#### [DATA TO USE]

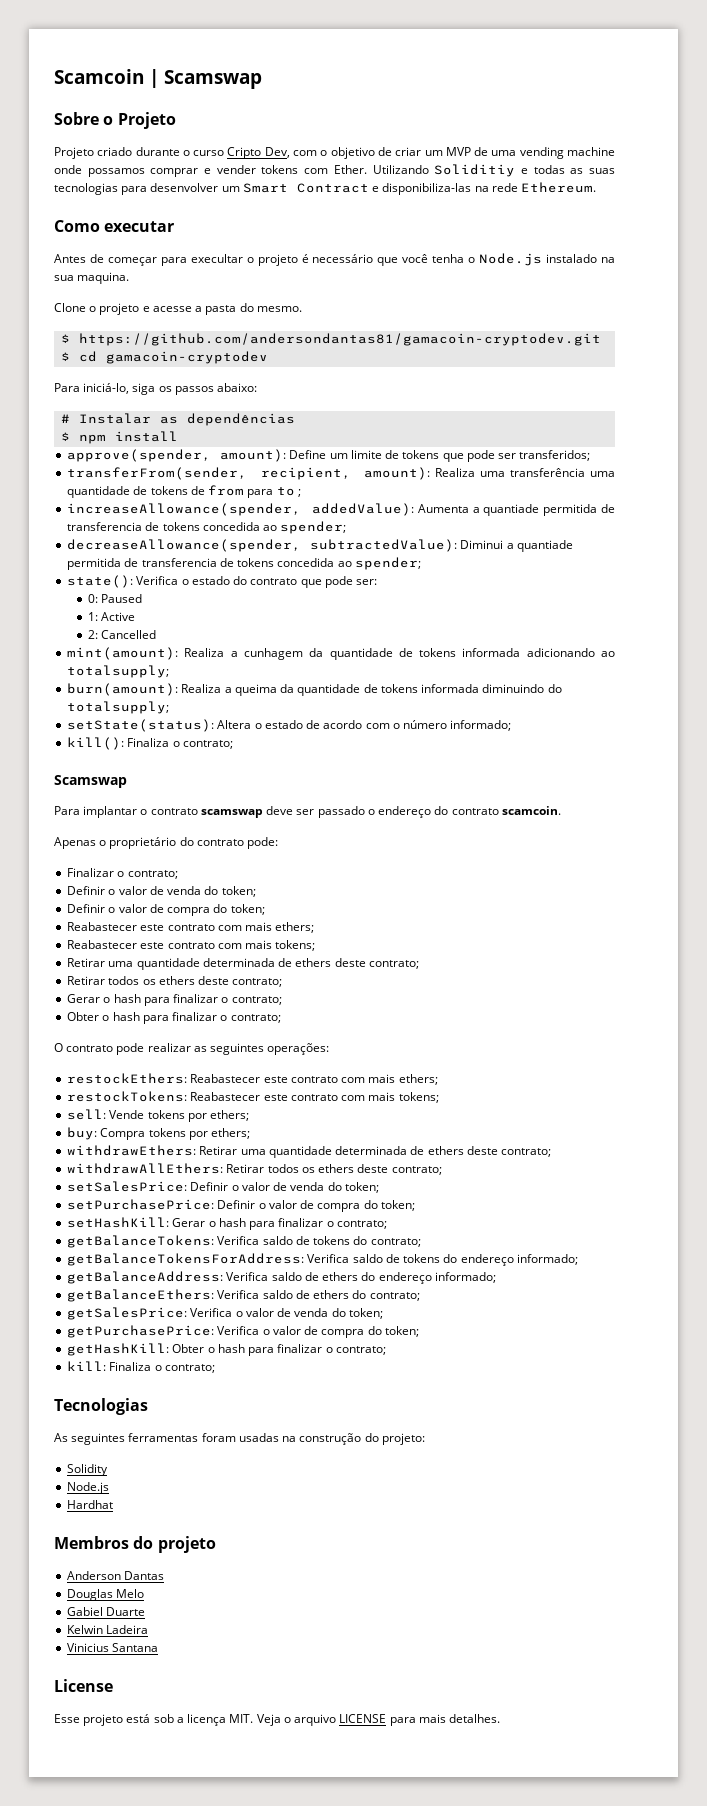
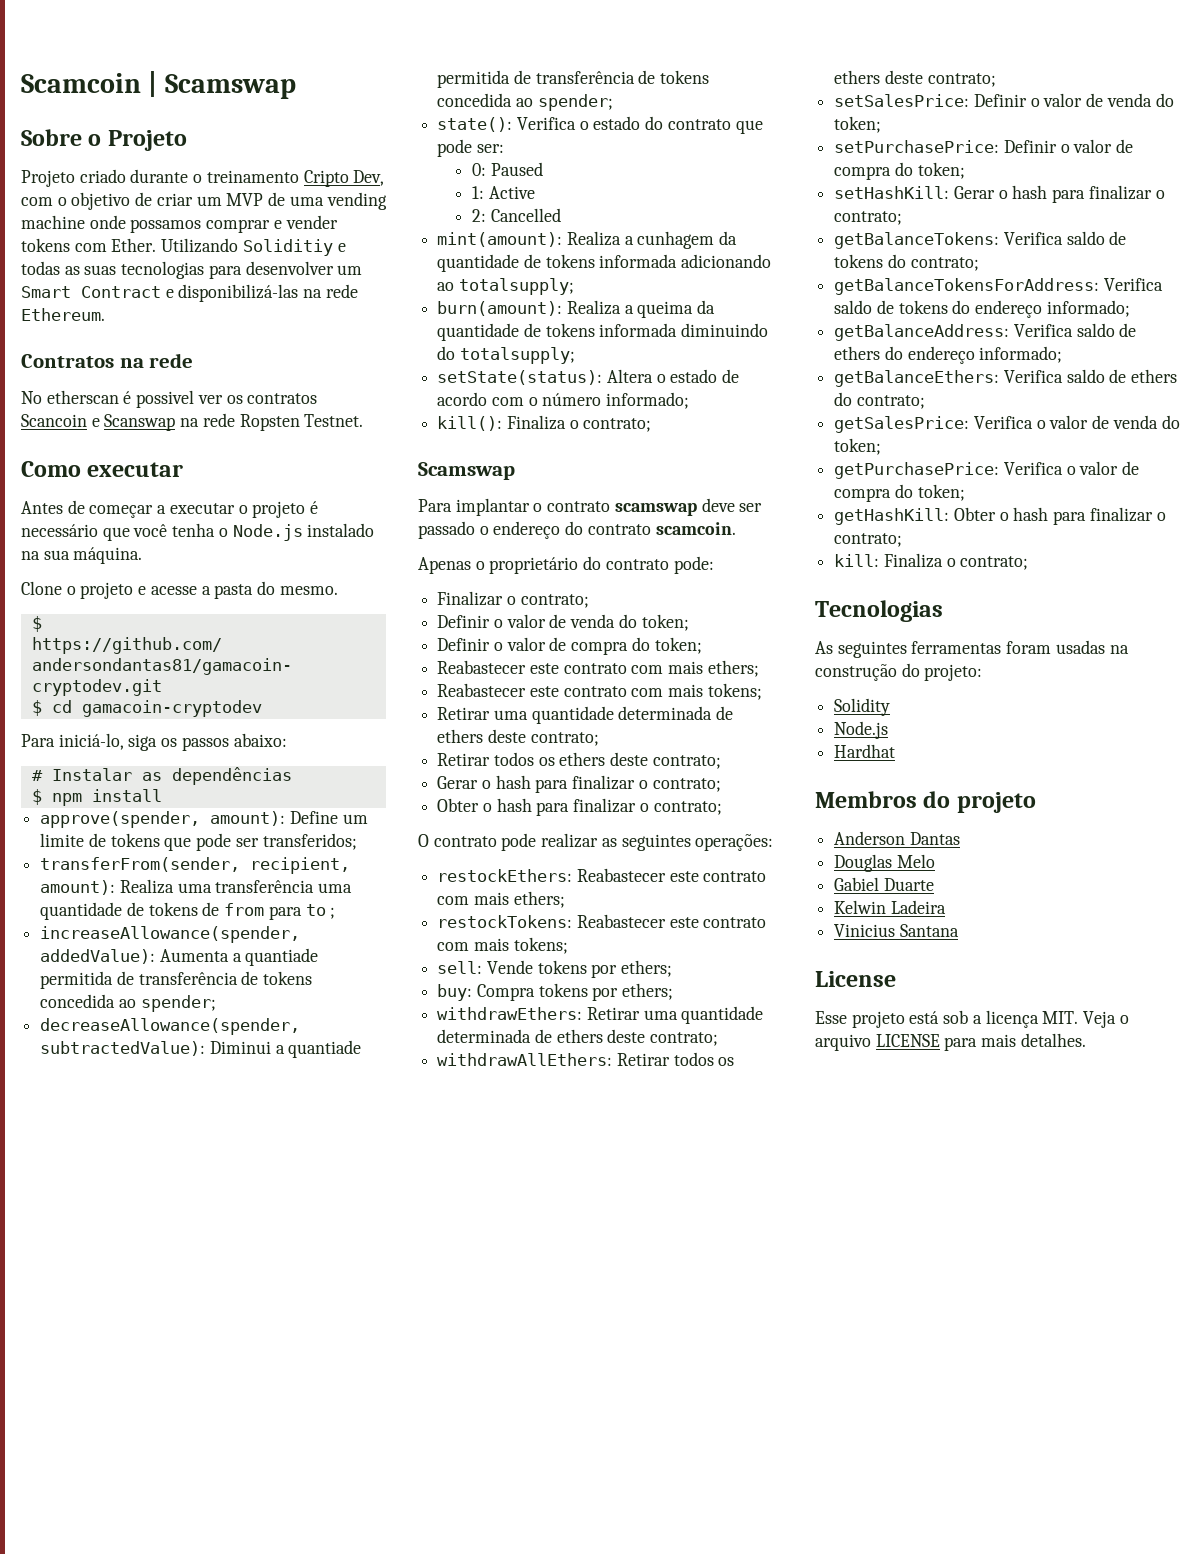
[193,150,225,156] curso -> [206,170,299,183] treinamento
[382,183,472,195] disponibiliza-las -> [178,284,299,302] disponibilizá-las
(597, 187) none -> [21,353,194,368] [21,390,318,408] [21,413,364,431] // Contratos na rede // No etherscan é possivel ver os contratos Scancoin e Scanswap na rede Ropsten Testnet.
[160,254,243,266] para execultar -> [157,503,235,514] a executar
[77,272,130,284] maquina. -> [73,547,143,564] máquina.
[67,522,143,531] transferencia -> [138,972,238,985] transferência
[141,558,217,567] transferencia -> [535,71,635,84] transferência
==
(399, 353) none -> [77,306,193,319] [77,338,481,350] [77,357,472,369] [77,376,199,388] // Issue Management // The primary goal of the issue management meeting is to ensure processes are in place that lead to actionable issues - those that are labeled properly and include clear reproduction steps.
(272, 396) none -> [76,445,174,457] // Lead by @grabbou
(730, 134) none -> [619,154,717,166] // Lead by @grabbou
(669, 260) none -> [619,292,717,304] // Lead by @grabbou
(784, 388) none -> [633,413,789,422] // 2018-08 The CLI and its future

#### [THE PROBLEM]
Counting the lines of the material that hold the string "transferencia", state the total and nothing besides.

#### [TASK RESPONSE]
2